Eine Frau liegt in einem Hotelzimmer tot in ihrem Blut. Ein Fall für die Mordkommission und vor allem die Rechtsmedizin. Im "Tatort" wäre so was ein klarer Fall für einen wie Professor Boerne aus Münster alias Jan Josef Liefers. Doch diesmal kommt der Pathologe aus Duisburg. Sein Name: Lars Althaus. Er ist das gerade Gegenteil zum bornierten Boerne.

Die tägliche Konfrontation mit dem unerwarteten Tod hinterlässt bei Althaus Spuren. "Natürlich denkt jeder irgendwo, er wird 90. Wohl deshalb genießen viele Menschen nicht den Tag, sondern verschieben so vieles auf später, vor allem ihre Träume", verrät der Leiter der Duisburger Rechtsmedizin, weshalb er nun auswandern will.

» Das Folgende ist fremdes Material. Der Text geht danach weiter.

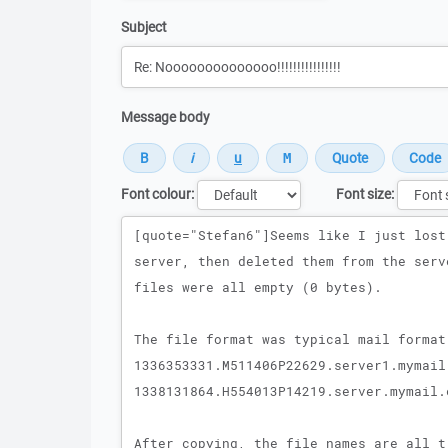
Subject
Message body
Font colour:
Font size:
Message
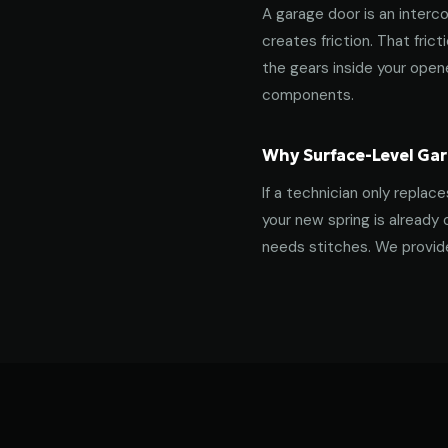
A garage door is an interco
creates friction. That fric
the gears inside your ope
components.
Why Surface-Level Gar
If a technician only replac
your new spring is already 
needs stitches. We provide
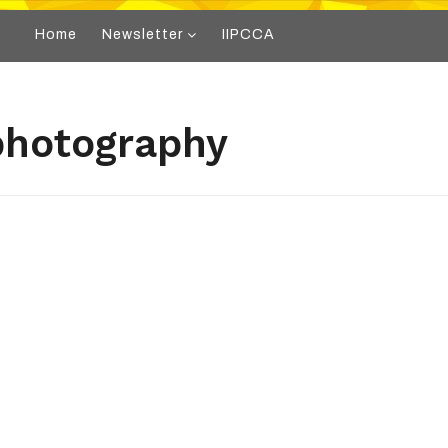
Home
Newsletter
IIPCCA
photography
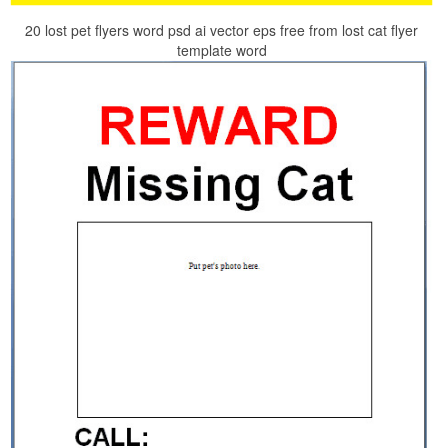
20 lost pet flyers word psd ai vector eps free from lost cat flyer
template word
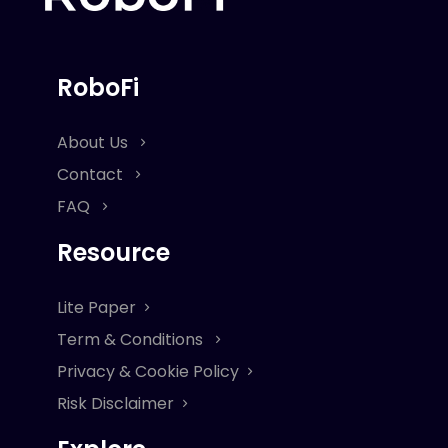
RoboFi
About Us
Contact
FAQ
Resource
Lite Paper
Term & Conditions
Privacy & Cookie Policy
Risk Disclaimer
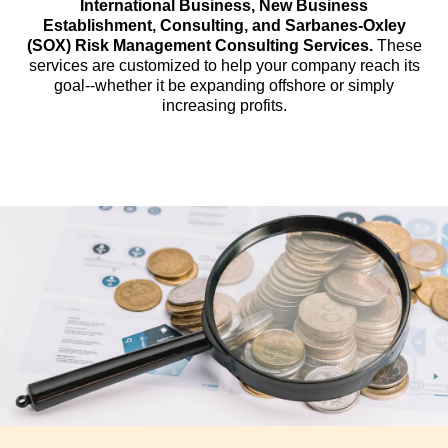
International Business, New Business
Establishment, Consulting, and Sarbanes-Oxley
(SOX) Risk Management Consulting Services.
These
services are customized to help your company reach its
goal--whether it be expanding offshore or simply
increasing profits.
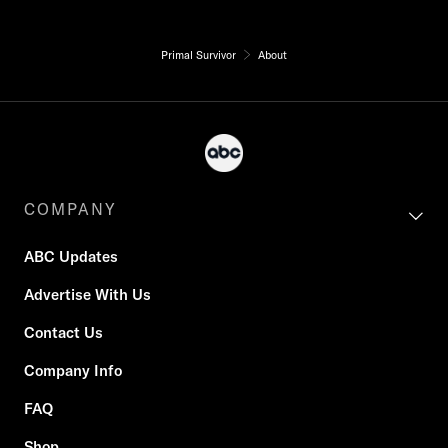
Primal Survivor
About
COMPANY
ABC Updates
Advertise With Us
Contact Us
Company Info
FAQ
Shop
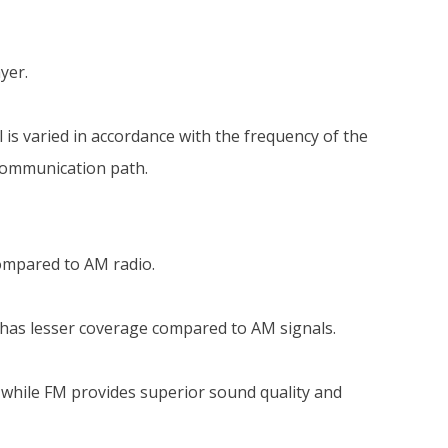
yer.
is varied in accordance with the frequency of the
 communication path.
ompared to AM radio.
 has lesser coverage compared to AM signals.
 while FM provides superior sound quality and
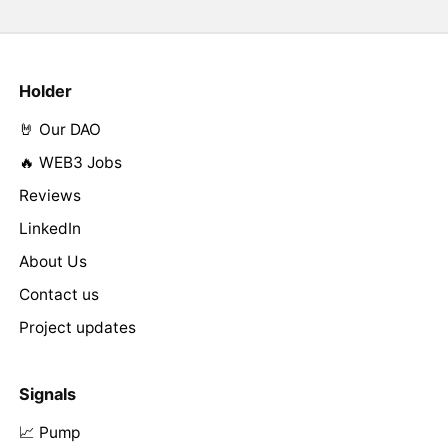
Holder
🤘 Our DAO
🔥 WEB3 Jobs
Reviews
LinkedIn
About Us
Contact us
Project updates
Signals
📈 Pump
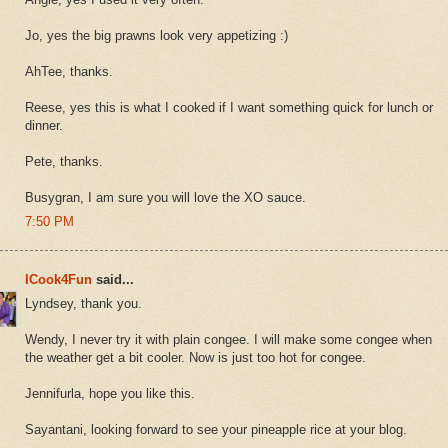
Jo, yes the big prawns look very appetizing :)
AhTee, thanks.
Reese, yes this is what I cooked if I want something quick for lunch or
dinner.
Pete, thanks.
Busygran, I am sure you will love the XO sauce.
7:50 PM
ICook4Fun
said...
Lyndsey, thank you.
Wendy, I never try it with plain congee. I will make some congee when
the weather get a bit cooler. Now is just too hot for congee.
Jennifurla, hope you like this.
Sayantani, looking forward to see your pineapple rice at your blog.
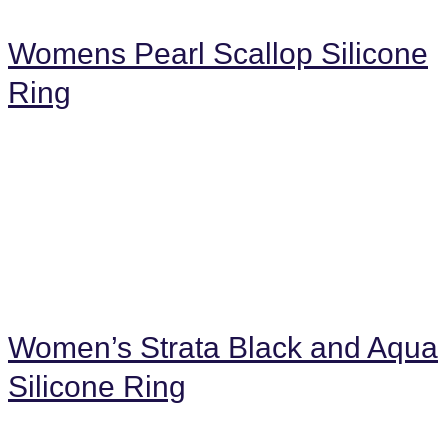
Womens Pearl Scallop Silicone
Ring
Women’s Strata Black and Aqua
Silicone Ring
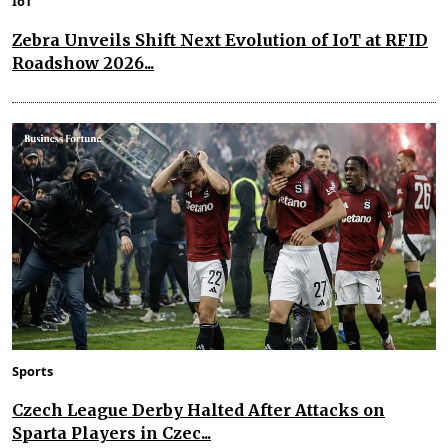
IoT
Zebra Unveils Shift Next Evolution of IoT at RFID
Roadshow 2026...
Sports
Czech League Derby Halted After Attacks on
Sparta Players in Czec...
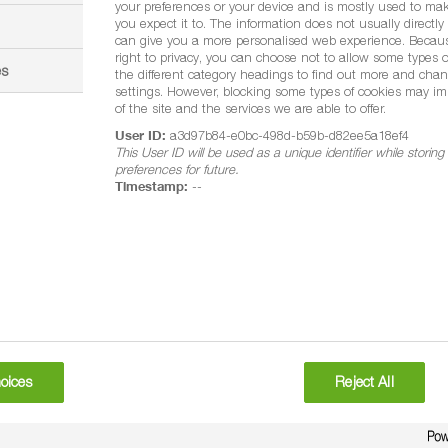
your preferences or your device and is mostly used to mak
you expect it to. The information does not usually directly i
can give you a more personalised web experience. Becau
right to privacy, you can choose not to allow some types o
es
the different category headings to find out more and chan
settings. However, blocking some types of cookies may im
of the site and the services we are able to offer.
User ID:
a3d97b84-e0bc-498d-b59b-d82ee5a18ef4
This User ID will be used as a unique identifier while storin
preferences for future.
Timestamp:
--
oices
Reject All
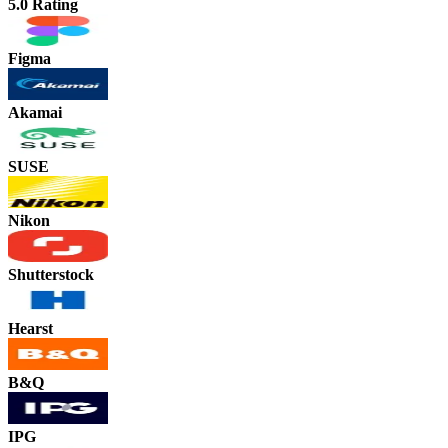
5.0 Rating
Figma
Akamai
SUSE
Nikon
Shutterstock
Hearst
B&Q
IPG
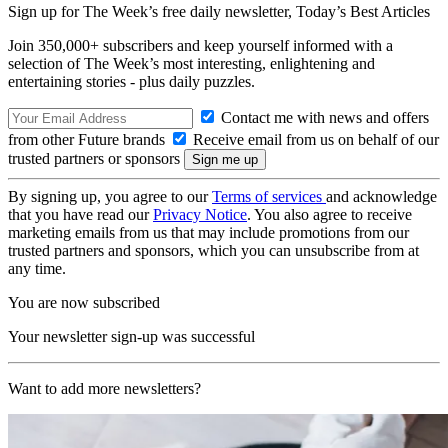
Sign up for The Week’s free daily newsletter,
Today’s Best Articles
Join 350,000+ subscribers and keep yourself informed with a
selection of The Week’s most interesting, enlightening and
entertaining stories - plus daily puzzles.
Contact me with news and offers
from other Future brands
Receive email from us on behalf of our
trusted partners or sponsors
By signing up, you agree to our
Terms of services
and acknowledge
that you have read our
Privacy Notice
. You also agree to receive
marketing emails from us that may include promotions from our
trusted partners and sponsors, which you can unsubscribe from at
any time.
You are now subscribed
Your newsletter sign-up was successful
Want to add more newsletters?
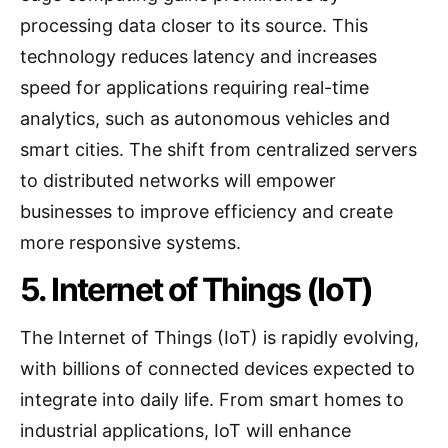
processing data closer to its source. This
technology reduces latency and increases
speed for applications requiring real-time
analytics, such as autonomous vehicles and
smart cities. The shift from centralized servers
to distributed networks will empower
businesses to improve efficiency and create
more responsive systems.
5. Internet of Things (IoT)
The Internet of Things (IoT) is rapidly evolving,
with billions of connected devices expected to
integrate into daily life. From smart homes to
industrial applications, IoT will enhance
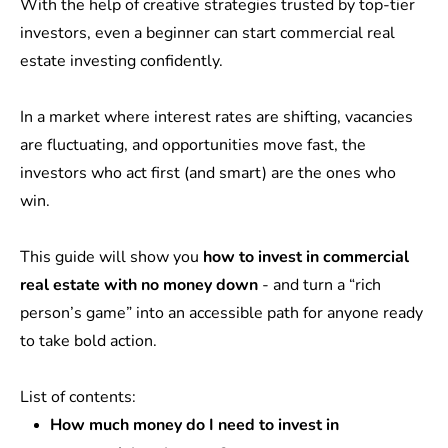
With the help of creative strategies trusted by top-tier
investors, even a beginner can start commercial real
estate investing confidently.
In a market where interest rates are shifting, vacancies
are fluctuating, and opportunities move fast, the
investors who act first (and smart) are the ones who
win.
This guide will show you
how to invest in commercial
real estate with no money down
- and turn a “rich
person’s game” into an accessible path for anyone ready
to take bold action.
List of contents:
How much money do I need to invest in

Seit langem wollen Althaus und seine Frau weg. Die gute Stellung, das schöne Haus, vor allem aber die Mitarbeiter, die ihren Chef mögen und fachlich schätzen, hielten sie zurück. Doch nun macht der Rechtsmediziner Nägel mit Köpfen. Gemäß seinem Lebensmotto: "Nutze den Tag, und versäume nicht deine Träume" verkaufte er Haus und Hof und kündigte alle Versicherungen und Telefonanschlüsse.

Die "37°"-Reportage zeigt ihn und seine Frau bis zum Tag X, dem Abflug nach Curaçao, 60 Kilometer vor Venezuela. Allerdings: Auch dort wird Althaus wieder Rechtsmediziner sein.